[Items from a data source]
%%

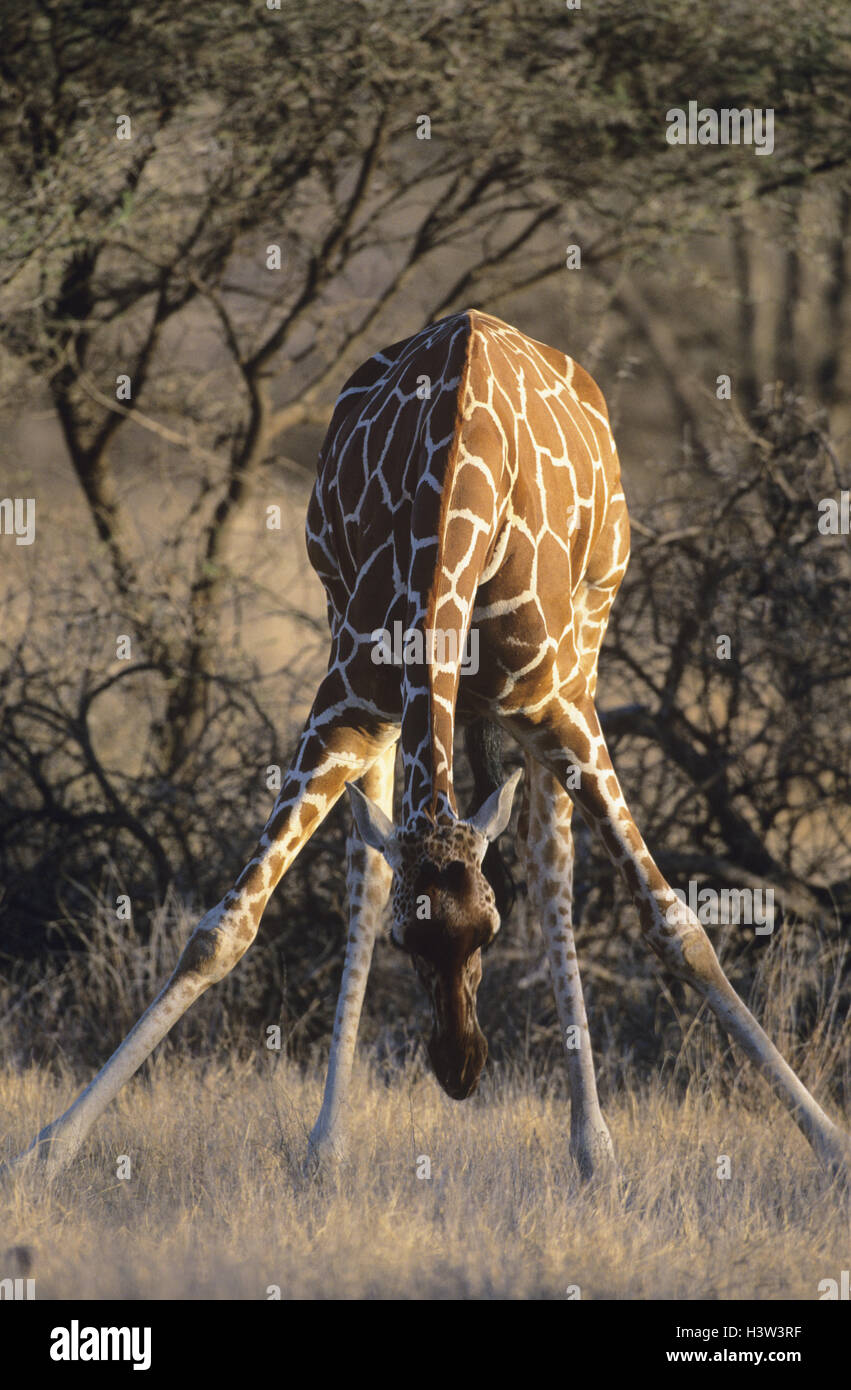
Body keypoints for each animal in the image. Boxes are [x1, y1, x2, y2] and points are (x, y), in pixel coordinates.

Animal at [4, 309, 845, 1178]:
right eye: (409, 941)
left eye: (489, 931)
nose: (461, 1073)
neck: (451, 515)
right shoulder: (346, 701)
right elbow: (223, 931)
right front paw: (46, 1152)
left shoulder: (559, 706)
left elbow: (675, 928)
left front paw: (829, 1142)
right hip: (365, 665)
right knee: (369, 869)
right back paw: (327, 1144)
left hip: (587, 639)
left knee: (552, 866)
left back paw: (592, 1148)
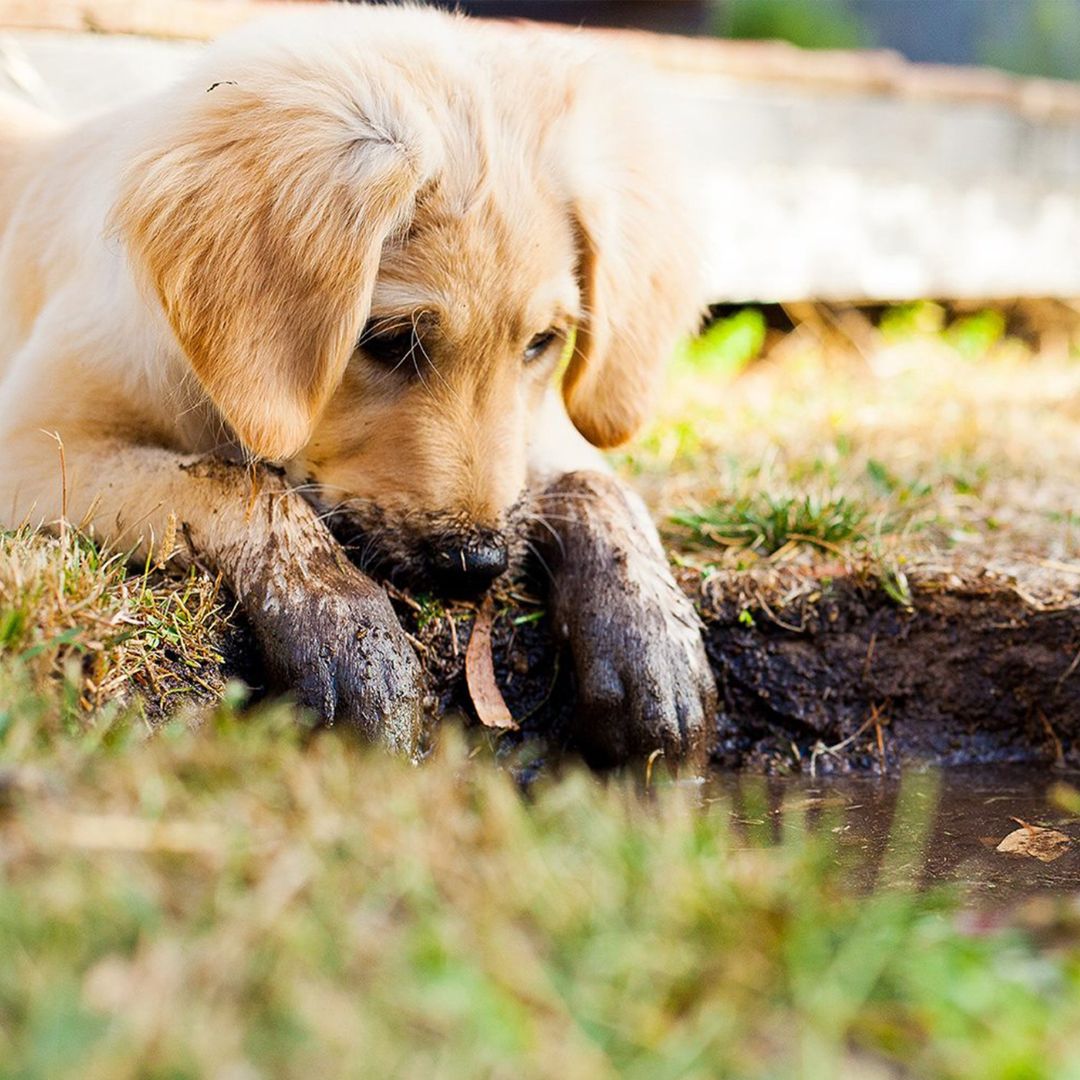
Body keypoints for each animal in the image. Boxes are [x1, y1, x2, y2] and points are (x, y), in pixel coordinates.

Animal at [0, 4, 717, 764]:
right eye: (391, 342)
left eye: (540, 344)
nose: (478, 565)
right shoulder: (32, 445)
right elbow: (236, 484)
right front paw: (350, 638)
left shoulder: (532, 433)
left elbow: (595, 483)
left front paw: (650, 639)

%%

• Description of the task:
All lines of the records containing "shoulder" should be shown.

• Reply:
right shoulder: (346, 701)
left shoulder: (559, 706)
right shoulder: (32, 445)
left shoulder: (532, 433)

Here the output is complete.